# START OF Source excerpt
New Issue of the European Journal for the Study of Thomas Aquinas
THE most recent issue of The European Journal for the Study of Thomas Aquinas (Vol. 38, issue 1) includes three articles of possible interest to readers of this site.
Matthew Dugandzic’s paper, “The Passio Corporalis and the Passio Animalis in Aquinas,” argues that even though Thomas omits discussing the distinction between the passio corporalis and the passio animalis in his “lengthiest and most mature treatment of the passions, the so-called ‘Treatise on the Passions’ in the Prima Secundae,” it is actually very important, especially forAquinas’ understanding of Christ’s suffering. One important point Dugandzic raises is that passio animalis cannot be confounded with a passio animae as doing so would imply that pain is a passio animalis. Were that the case, however, the conclusion that Christ did not truly suffer would seem to follow necessarily, Dugandzic argues. Some authors think that the mature Aquinas came to think that the “corporalis-animalis” distinction was not helpful. Dugandzic rather convincingly argues, however, that it was not the case that he came to think of it as unhelpful. To the contrary, Thomas especially uses it to enumerate and analyze the ways in which Christ suffered and, for that reason, although it is not found in the Treatise on the Passions, it is found in other later works.
# END OF Source excerpt
Given problem 1: Print the entries from the line with "phylum: Basidiomycota" up to and including the last line of the entries, leaving out the pictures.
The entries below are unrelated to the journal notice above.
# START OF Given data
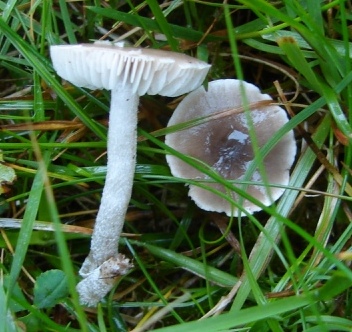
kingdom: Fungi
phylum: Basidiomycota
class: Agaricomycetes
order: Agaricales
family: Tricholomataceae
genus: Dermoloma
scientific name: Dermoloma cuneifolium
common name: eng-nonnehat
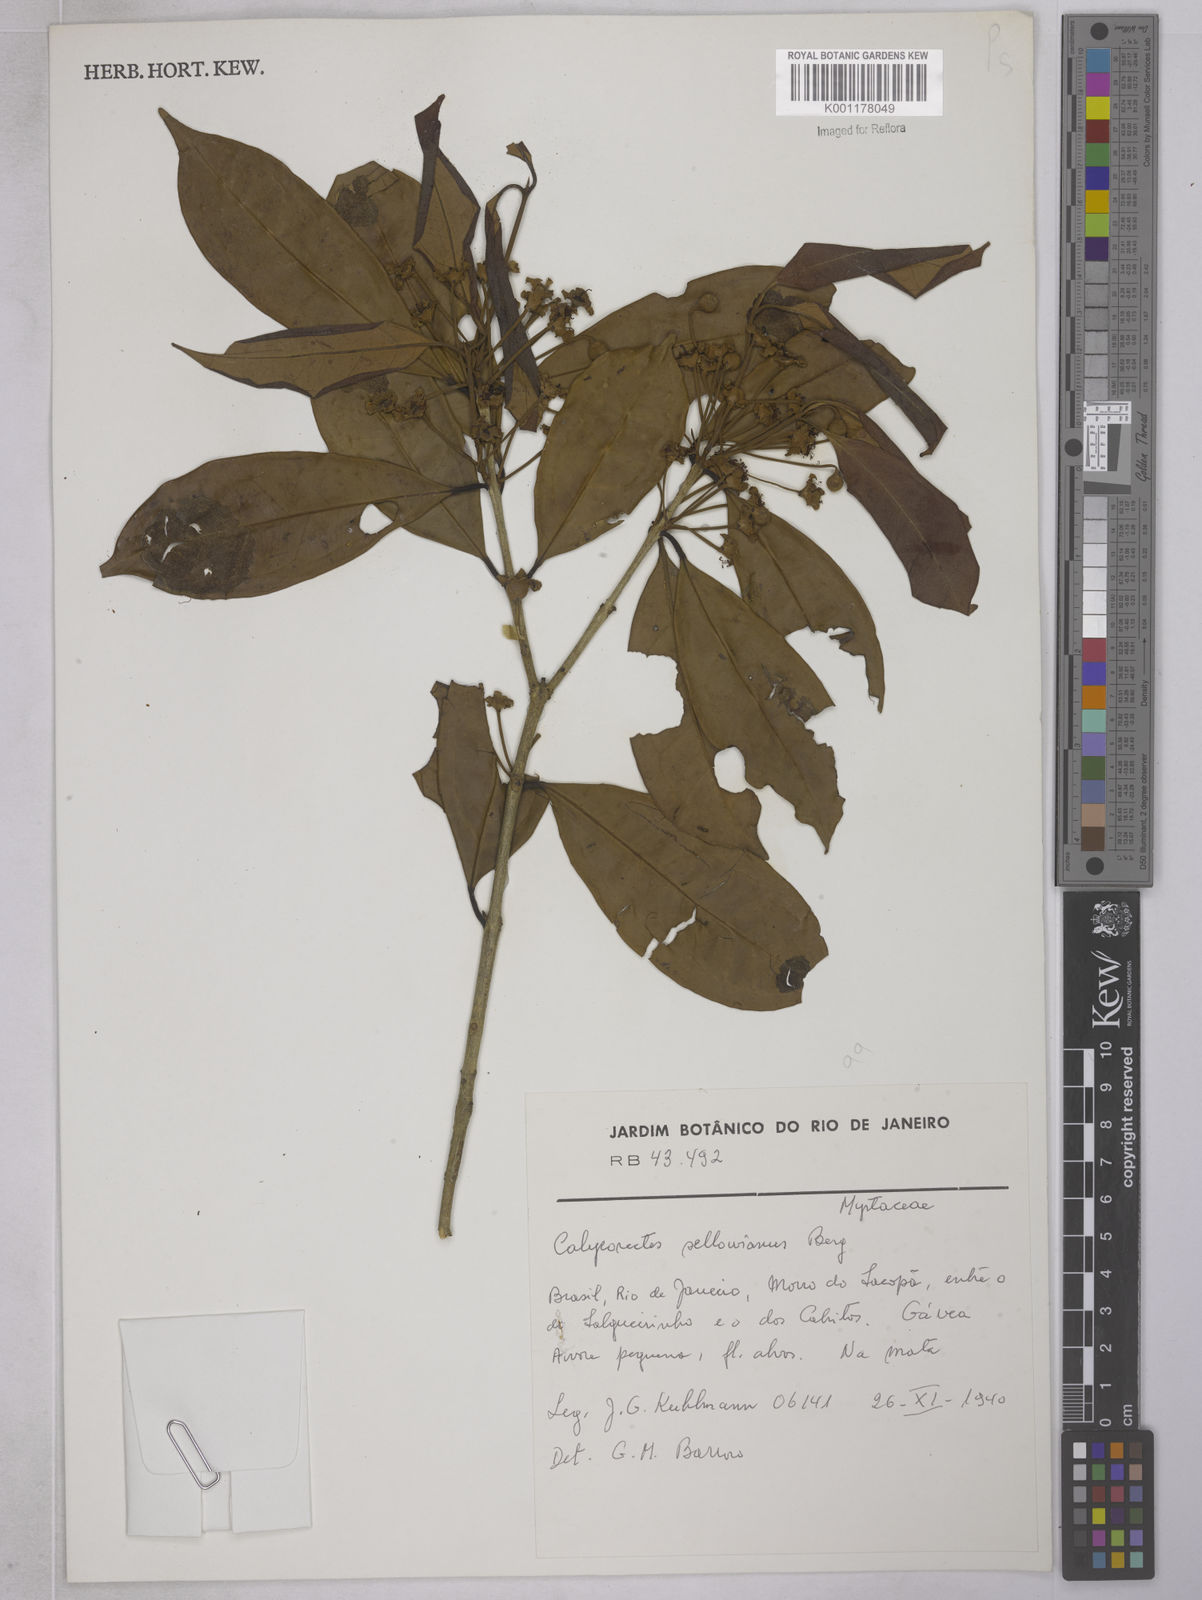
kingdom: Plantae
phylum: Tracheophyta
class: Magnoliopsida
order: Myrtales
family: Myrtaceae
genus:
# END OF Given data
Given problem 2: Output the journal notice word for word, from "New Issue of" up to and including "of this site.".

Complete output 1:
phylum: Basidiomycota
class: Agaricomycetes
order: Agaricales
family: Tricholomataceae
genus: Dermoloma
scientific name: Dermoloma cuneifolium
common name: eng-nonnehat
kingdom: Plantae
phylum: Tracheophyta
class: Magnoliopsida
order: Myrtales
family: Myrtaceae
genus:

Complete output 2:
New Issue of the European Journal for the Study of Thomas Aquinas
THE most recent issue of The European Journal for the Study of Thomas Aquinas (Vol. 38, issue 1) includes three articles of possible interest to readers of this site.